Von Rudolf von Gottschall.

Ein deutsches Volksblatt hat nicht die Pflicht, aller ausländischen Größen zu gedenken, wohl aber derjenigen, welche deutschem Geist und deutschem Wesen mit Begeisterung gehuldigt und zur Anerkennung desselben bei fremden Nationen beigetragen haben. Ein solcher Vermittler der deutschen Literatur mit der englischen, ein solcher begeisterter Verehrer unserer großen Denker und Dichter ist der jüngst verstorbene Schotte Thomas Carlyle, zugleich einer der orginellsten Schriftsteller des neuen England, ein Selbstdenker von großer Unabhängigkeit und Kühnheit, ein Historiker von dem glänzendsten Colorit, ein Autor, der von Einigen als ungenießbar und als phantastischer Wirrkopf verschrieen, von Anderen gepriesen wird als einer der genialsten Anwälte des Idealismus in einem, wie er selbst sagt, „mechanischen“ Zeitalter.

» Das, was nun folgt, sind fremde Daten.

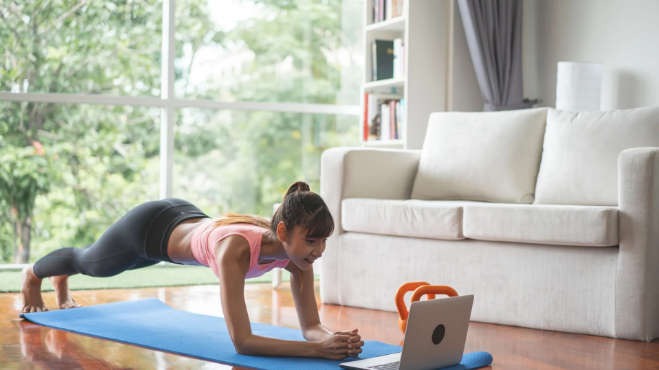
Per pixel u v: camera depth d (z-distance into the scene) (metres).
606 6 4.02
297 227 1.98
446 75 4.50
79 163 4.41
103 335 2.41
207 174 4.64
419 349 1.90
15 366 2.04
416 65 4.43
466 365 2.06
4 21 4.25
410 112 4.43
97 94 4.42
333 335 2.10
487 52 4.30
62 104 4.36
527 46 4.54
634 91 3.87
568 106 3.78
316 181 4.88
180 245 2.41
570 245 2.71
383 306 3.17
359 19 4.98
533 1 4.52
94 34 4.43
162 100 4.50
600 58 4.06
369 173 3.47
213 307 3.07
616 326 2.59
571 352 2.37
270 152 4.78
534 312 2.78
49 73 4.34
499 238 2.83
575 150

Thomas Carlyle war am 4. Dec. 1795 in Ecclefechan, im Süden Schottlands, geboren, als Sohn eines Farmers, eines Mannes von Verstand und Witz. Zuerst besuchte er die Dorfschule, dann das Gymnasium zu Annan; seine Lehrer waren Pedanten; so schildert er sie in seinem „Sartor resartus“, einem Werk, in welches so Vieles über seine Jugendjahre und seine eigene geistige Entwickelung hineingeheimnißt ist. Auch die Professoren der Universität Edinburgh, die er 1809 bezog, waren von demselben Schlage. Carlyle sollte Theologie studiren; doch seine Neigung zog ihn zur Mathematik, zu Sprach- und Literaturstudien, und auf der Bibliothek war er bald besser zu Hause, als ihre Pfleger. Lange schwankte er in der Wahl seines Berufs; eine Zeit lang, im Jahre 1814, war er Gymnasiallehrer der Mathematik in Annan, dann in Kirkaldy am nördlichen Ufer des Firth of Forth. Innerlich machte er religiöse Kämpfe durch und konnte sich zuletzt nicht für die theologische Laufbahn entscheiden, obschon die Sittenstrenge und der Ernst des schottischen Puritanismus für ihn viel Anziehendes hatte und auch seinem Naturell keineswegs fremdartig war. Wir finden ihn dann als Privatlehrer in Edinburgh; mit Stunden und Uebersetzungen verdiente er sich seinen Lebensunterhalt.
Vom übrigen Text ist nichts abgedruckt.